**ИСХОДНЫЙ ТЕКСТ**:
+ + + + +
Стоял прекрасный вечер, когда мы отправились в путь; в лицо нам дул легкий ветер, но течение и четырнадцать гребцов увлекали лодку вперед. За ночь, наступающую на Востоке внезапно, мы преодолели уже известный нам участок Нила - от Булака до изгиба Дельты. Рассвело. Мы уже плыли по восточному рукаву, более величественному, чем Розеттский; после пребывания в пустыне его берега особенно поразили пас своим плодородием.
Вечером мы стали свидетелями следующей сцены: десятка два обнаженных женщин из прибрежной деревни, вероятно привлеченных пением наших гребцов, бросились в Нил и какое-то время плыли за нашей лодкой. Ночь избавила нас от преследования этих смуглолицых русалок, чьих колдовских чар мы, к счастью, могли не бояться.
На следующий день мы уже были в Мансуре. Этот город, как п пирамиды, воскрешает одну из славных страниц истории, которая не может оставить равнодушной ни одного француза. Так пусть же не сетуют па нас наши читатели за то, что теперь мы отправимся по следам крестового похода Людовика Святого, как прежде - за экспедицией Наполеона. Выступить в крестовый поход было решено в декабре 1244 года. Король Людовик IX уже проявил свое религиозное рвение: откупил у венецианцев терновый венец Христа, полученный ими в залог от Бодуэна; с непокрытой головой и босой, нес он этот венец от Венсена до собора Богоматери в Сомюре, чтобы при всем дворе пожаловать своему брату Альфонсу графства Пуату и Овернь, а также Альбижуа, отвоеванное у графа Тулузского, Он одержал победу над графом де ля Марш, не пожелавшим оказать ему монаршие почести в Тайбуре и в Сенте, но помиловал его, хотя и знал о попытке графини отравить его; наконец, он вынудил Генриха III Английского запросить перемирия, которое обошлось его противнику в пять тысяч фунтов стерлингов.
+ + + + +
**ДАННЫЕ**:

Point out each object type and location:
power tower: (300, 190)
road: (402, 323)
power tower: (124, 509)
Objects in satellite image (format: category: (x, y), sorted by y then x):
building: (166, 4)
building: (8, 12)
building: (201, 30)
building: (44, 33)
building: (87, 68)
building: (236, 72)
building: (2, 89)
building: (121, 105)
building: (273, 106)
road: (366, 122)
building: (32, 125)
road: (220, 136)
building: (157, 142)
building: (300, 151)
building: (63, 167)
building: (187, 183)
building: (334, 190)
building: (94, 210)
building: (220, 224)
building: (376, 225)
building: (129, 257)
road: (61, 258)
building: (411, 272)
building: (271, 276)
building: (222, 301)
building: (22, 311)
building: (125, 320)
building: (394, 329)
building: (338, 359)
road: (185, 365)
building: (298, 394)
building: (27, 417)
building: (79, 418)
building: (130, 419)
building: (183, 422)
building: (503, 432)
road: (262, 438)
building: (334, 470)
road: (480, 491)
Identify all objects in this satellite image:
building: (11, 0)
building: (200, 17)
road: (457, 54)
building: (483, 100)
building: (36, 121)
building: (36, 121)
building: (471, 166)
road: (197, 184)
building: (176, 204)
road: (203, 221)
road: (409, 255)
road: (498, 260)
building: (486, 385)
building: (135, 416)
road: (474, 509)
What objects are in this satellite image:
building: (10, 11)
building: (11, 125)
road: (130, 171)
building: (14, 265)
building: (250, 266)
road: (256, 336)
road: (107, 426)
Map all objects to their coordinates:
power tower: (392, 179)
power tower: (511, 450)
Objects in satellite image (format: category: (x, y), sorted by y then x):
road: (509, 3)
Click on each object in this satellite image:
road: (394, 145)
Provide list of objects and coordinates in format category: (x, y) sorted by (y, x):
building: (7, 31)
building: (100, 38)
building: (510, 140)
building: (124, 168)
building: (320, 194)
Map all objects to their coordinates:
+ + + + +
**ЦЕЛЬ ЗАДАНИЯ**:
Подхватите рассказ о плавании по Нилу и крестовом походе Людовика IX и продолжите его после последнего предложения.

**ОТВЕТ**:
Итак, все было спокойно и внутри страны, и за ее пределами, когда внезапно в Понтуазе с королем случился новый приступ тяжелой лихорадки; он захворал ею еще во время похода в Пуату. Ему становилось все хуже и хуже, и вскоре уже высказывали опасения за его жизнь. Скорбная весть разнеслась по всей Франции - Людовику едва сровнялось тридцать лет, а после его восшествия на престол все сулило стране благоденствие. Все королевство предалось скорби; в Понтуаз тотчас же съехались сеньоры и прелаты; во всех церквах собирали пожертвования, читали молитвы и устраивали крестные ходы; наконец, королева Бланка отправила своего священника к Эду Клеману, аббату из Сеи-Дени, чтобы тот извлек из склепов мощи блаженных мучеников: это делали лишь в случае национальных бедствий.
Между тем врачебное искусство оказалось бессильно, а молитвы - тщетны; Людовик впал в глубокое забытье, и теперь обе королевы - его мать Бланка и жена Маргарита - должны были удалиться из покоев. По обе стороны королевского ложа остались молиться только две женщины. Вскоре та, что первой завершила молитву, поднялась с колен и хотела прикрыть лицо короля погребальной простыней, но другая воспротивилась, утверждая, что господь не может поразить Францию в самое сердце; а пока они вели этот печальный спор, Людовик приоткрыл глаза и слабым, но внятным голосом произнес:
- Милостью господа мне воссиял свет с Востока и вызволил из объятий смерти.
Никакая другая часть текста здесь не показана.